Documentation
¶
Overview ¶
Package csrfile defines the on-disk binary format used by GoGraph's Tier 2 (out-of-core, mmap-backed) CSR storage.
The format is stable and versioned; the full specification lives at docs/csrfile-v1.md alongside this repository. Tier 2 readers mmap the file and reinterpret the aligned sections as typed []uint64 slices without parsing.
Example ¶
Example writes a CSR snapshot to an on-disk Tier 2 file and reads it back through the mmap-backed Reader, inspecting the header and the stored edge weights without re-parsing the body.
package main
import (
"fmt"
"os"
"path/filepath"
"github.com/FlavioCFOliveira/GoGraph/graph/adjlist"
"github.com/FlavioCFOliveira/GoGraph/graph/csr"
"github.com/FlavioCFOliveira/GoGraph/store/csrfile"
)
func main() {
dir, err := os.MkdirTemp("", "csrfile-example")
if err != nil {
panic(err)
}
defer func() { _ = os.RemoveAll(dir) }()
// Build a small weighted directed graph and freeze it into an
// immutable CSR snapshot.
a := adjlist.New[string, int64](adjlist.Config{Directed: true})
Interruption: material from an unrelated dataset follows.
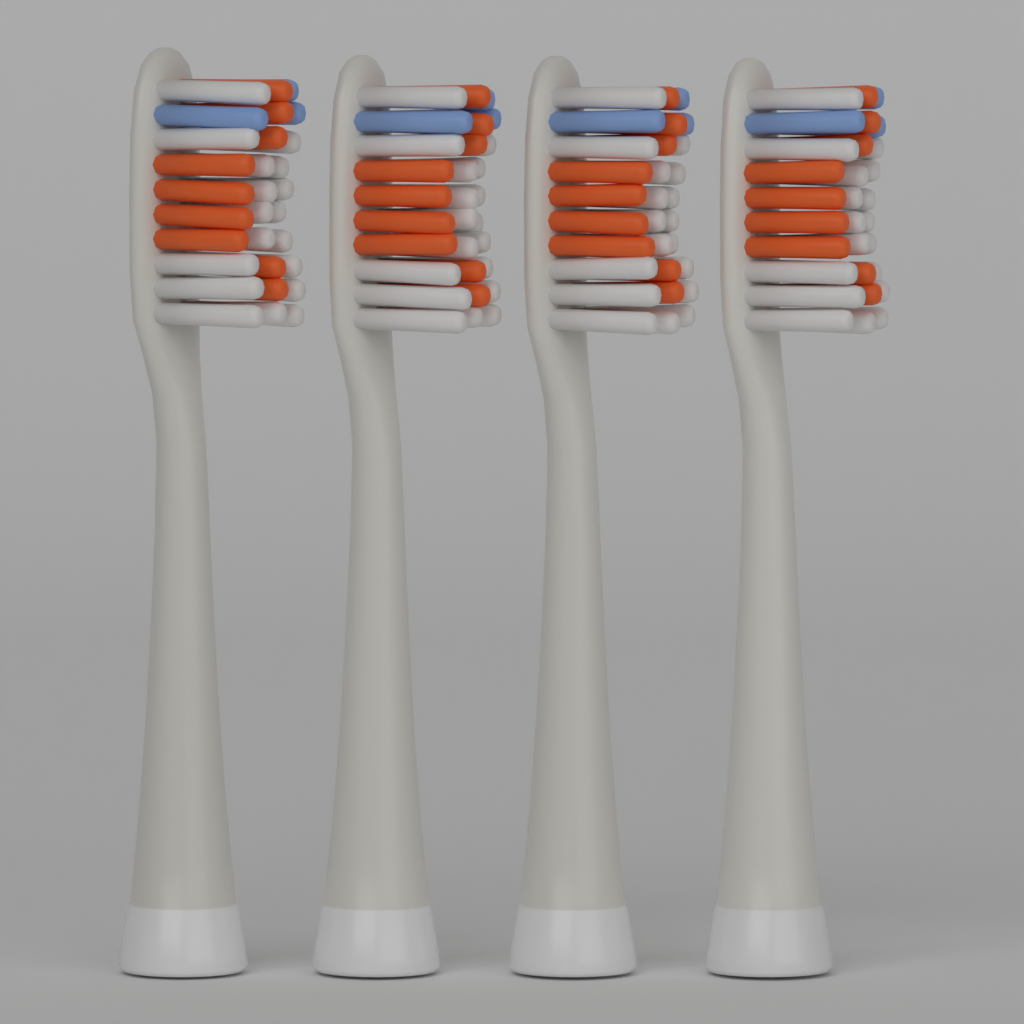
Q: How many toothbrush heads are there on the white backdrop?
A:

for _, e := range []struct {
src, dst string
w int64
}{
{"a", "b", 10},
{"a", "c", 20},
{"b", "c", 30},
} {
if err := a.AddEdge(e.src, e.dst, e.w); err != nil {
panic(err)
}
}
c := csr.BuildFromAdjList(a)
// Write the CSR to disk; publication is atomic (write .tmp, fsync,
// rename).
path := filepath.Join(dir, "graph.csr")
if _, err := csrfile.WriteToFile(path, c); err != nil {
panic(err)
}
// Open mmaps the file read-only and verifies the header and tail
// CRC. The returned slices alias the mapped region and stay valid
// until Close.
r, err := csrfile.Open(path)
if err != nil {
panic(err)
}
defer func() { _ = r.Close() }()
// NEdges is the live edge count. NVertices is the length of the
// dense vertex-offset (row-pointer) array, which is sized by the
// largest interned NodeID rather than by the number of distinct
// keys, so it is not asserted here; csr.CSR.Order reports the live
// vertex count when that is what you need.
h := r.Header()
fmt.Printf("edges=%d\n", h.NEdges)
weights, ok := r.WeightsUint64()
fmt.Printf("weights present=%t count=%d\n", ok, len(weights))
// The mmapped edge slice has one entry per stored edge.
fmt.Printf("edge slice len=%d\n", len(r.Edges()))
}
Output: edges=3 weights present=true count=3 edge slice len=3
Index ¶
- Constants
- Variables
- func AlignUp(n, alignment uint64) uint64
- func BuildFixture(spec FixtureSpec) (*csr.CSR[struct{}], error)
- func EncodeHeader(h Header) []byte
- func Reinterpret[T any](data []byte, n int) []T
- type AccessPattern
- type FixtureSpec
- type Header
- type Reader
- func (r *Reader) Close() error
- func (r *Reader) Edges() []graph.NodeID
- func (r *Reader) Header() Header
- func (r *Reader) Read(fn func(vertices []uint64, edges []graph.NodeID, weights []byte) error) error
- func (r *Reader) SetHint(pattern AccessPattern) error
- func (r *Reader) Vertices() []uint64
- func (r *Reader) WeightsFloat64() ([]float64, bool)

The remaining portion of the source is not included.